Impossible Brands, la moda alla prova dei post
Prendi un prodotto che ancora non esiste, modificalo, provalo, condividilo e guarda che succede: se avrà ottenuto un buon numero di like, probabilmente presto lo vedrai sfilare per le strade e nelle vetrine di negozi reali e virtuali.
Reale e Virtuale. Appunto: sono due delle parole chiave che meglio si accostano alla startup Impossible Brands. La terza parola è Social.
Il progetto, nato dall’unione delle idee e delle competenze di Alessandro Botteon, Anastasiia Masiutkina D’Ambrosio ed Edoardo Di Luzio (con il background tecnologico di Alessandro, l’esperienza nella moda di Anastasiia e l’orientamento strategico-economico di Edoardo), lancia la sua personale sfida (e soluzione) al mondo della moda: la linea più bella del mondo? Per vedere la luce dovrà superare la prova dei post.
Dal virtuale al reale
L’idea di Impossible Brands è quella di testare virtualmente la validità e soprattutto la vendibilità di un prodotto o di un brand, valutando il livello di gradimento degli stessi attraverso l’osservazione del comportamento e delle interazioni degli utenti.
Come funziona
On line si può trovare la versione digitale di un indumento o un accessorio non ancora in produzione (jeans, scarpe, occhiali, borse…); attraverso l’intelligenza artificiale e alcuni particolari filtri, si può provare il capo, adattarlo ai propri gusti, scegliere colori, forme, texture, e poi scattarsi una foto da condividere sui social, oppure scaricare, a fronte di un contributo, un’immagine realistica in cui sembra effettivamente di indossare l’accessorio in questione.
«Ma non finisce qui – spiega Alessandro Botteon, co-founder della startup – dopo che abbiamo valutato il tasso di gradimento delle persone attraverso l’engagment e lo sharing, capendo quanto e come hanno provato gli oggetti virtuali di un’ipotetica collezione reale, produciamo davvero la linea: per cui andremo a finalizzare solo quei capi o quegli accessori che sappiamo aver già riscontrato un certo successo e che sono piaciuti di più, almeno on line».

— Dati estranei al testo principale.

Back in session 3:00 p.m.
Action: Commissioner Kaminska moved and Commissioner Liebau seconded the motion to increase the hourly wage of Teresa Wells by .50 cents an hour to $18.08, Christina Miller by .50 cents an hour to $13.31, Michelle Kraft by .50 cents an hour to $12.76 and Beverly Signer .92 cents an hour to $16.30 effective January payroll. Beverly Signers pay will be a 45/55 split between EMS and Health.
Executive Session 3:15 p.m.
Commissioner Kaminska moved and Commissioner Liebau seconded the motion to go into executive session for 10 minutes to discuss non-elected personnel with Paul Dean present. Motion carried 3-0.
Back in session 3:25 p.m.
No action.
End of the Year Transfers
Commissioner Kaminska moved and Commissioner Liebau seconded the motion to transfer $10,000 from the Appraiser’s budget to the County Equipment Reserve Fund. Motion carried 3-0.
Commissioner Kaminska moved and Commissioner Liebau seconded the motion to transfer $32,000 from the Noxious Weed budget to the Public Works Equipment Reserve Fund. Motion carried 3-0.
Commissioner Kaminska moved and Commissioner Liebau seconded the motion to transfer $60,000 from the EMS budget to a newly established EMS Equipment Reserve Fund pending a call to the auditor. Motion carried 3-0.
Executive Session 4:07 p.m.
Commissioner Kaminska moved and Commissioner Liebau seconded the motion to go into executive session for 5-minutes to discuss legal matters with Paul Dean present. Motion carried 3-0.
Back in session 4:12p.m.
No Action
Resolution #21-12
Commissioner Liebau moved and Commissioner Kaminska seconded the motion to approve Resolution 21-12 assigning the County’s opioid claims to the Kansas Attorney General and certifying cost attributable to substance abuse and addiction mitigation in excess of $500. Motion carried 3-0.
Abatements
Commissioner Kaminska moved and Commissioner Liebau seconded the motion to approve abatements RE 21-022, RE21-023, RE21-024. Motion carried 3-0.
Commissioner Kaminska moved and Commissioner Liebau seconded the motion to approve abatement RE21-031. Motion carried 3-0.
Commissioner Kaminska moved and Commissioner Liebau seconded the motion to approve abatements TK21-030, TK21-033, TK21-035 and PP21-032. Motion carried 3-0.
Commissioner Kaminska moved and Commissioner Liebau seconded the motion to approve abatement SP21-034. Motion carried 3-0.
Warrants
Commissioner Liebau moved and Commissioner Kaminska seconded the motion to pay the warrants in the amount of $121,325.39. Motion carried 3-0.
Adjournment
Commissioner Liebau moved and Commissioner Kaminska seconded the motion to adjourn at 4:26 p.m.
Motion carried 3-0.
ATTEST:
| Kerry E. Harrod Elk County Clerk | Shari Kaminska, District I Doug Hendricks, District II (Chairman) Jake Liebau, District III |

In questo modo è nato il marchio di borse di alta gamma disegnato da Anastasiia Masiutkina D’Ambrosio AMA-Bags, primo brand dell’azienda: «Una vera esperienza figital – sottolineano dalla startup – come si dice, a metà tra il fisco e il digitale ed è quello che ci differenzia da una digital company: noi abbiamo una rete di professionisti che va dal grafic designer all’artigiano, capace di realizzare il prodotto».
Ottimizzazione delle risorse e sostenibilità
A dare il via al progetto, spiega Edoardo Di Luzio, è stata l’idea di ottimizzare le risorse; non solo economiche, ma anche e soprattutto ambientali:
«Oggi – sottolinea Di Luzio – sul suolo americano, ogni abitante butta 37 chili di vestiti ogni anno, 92 miliardi di tonnellate di vestiti nel mondo. L’industria della moda è il secondo settore per il consumo di acqua ed è responsabile del 10% di tutte le emissioni di anidride carbonica causate dall’essere umano. Così ci siamo concentrati sulla sostenibilità di processo, prima ancora che su quella dei materiali, che pure non manca. La produzione è completamente made in Italy e anche per questo evitiamo grandi spostamenti dal punto di vista logistico».
In una innovativa visione di una «moda a due velocità», quella rapidissima che corre sui social e quella più ponderata che mira a produzioni di altissima gamma, i tre giovani imprenditori puntano sulla scalabilità del progetto: «Per ora pensiamo a marchi di nostra proprietà, ma non è escluso che presto non si apra anche a designer esterni che vogliano prima testare il loro prodotto – spiegano – Nella prima metà del 2021 lanceremo il nostro secondo brand (saranno occhiali da sole) e nei prossimi quattro anni abbiamo già nel cassetto altri sei marchi, pronti a decollare. Ogni brand è un’isola a sé, con un sito, una campagna marketing sua, un suo target: diciamo che Impossible Brands è l’umbrella company che raccoglie storie differenti».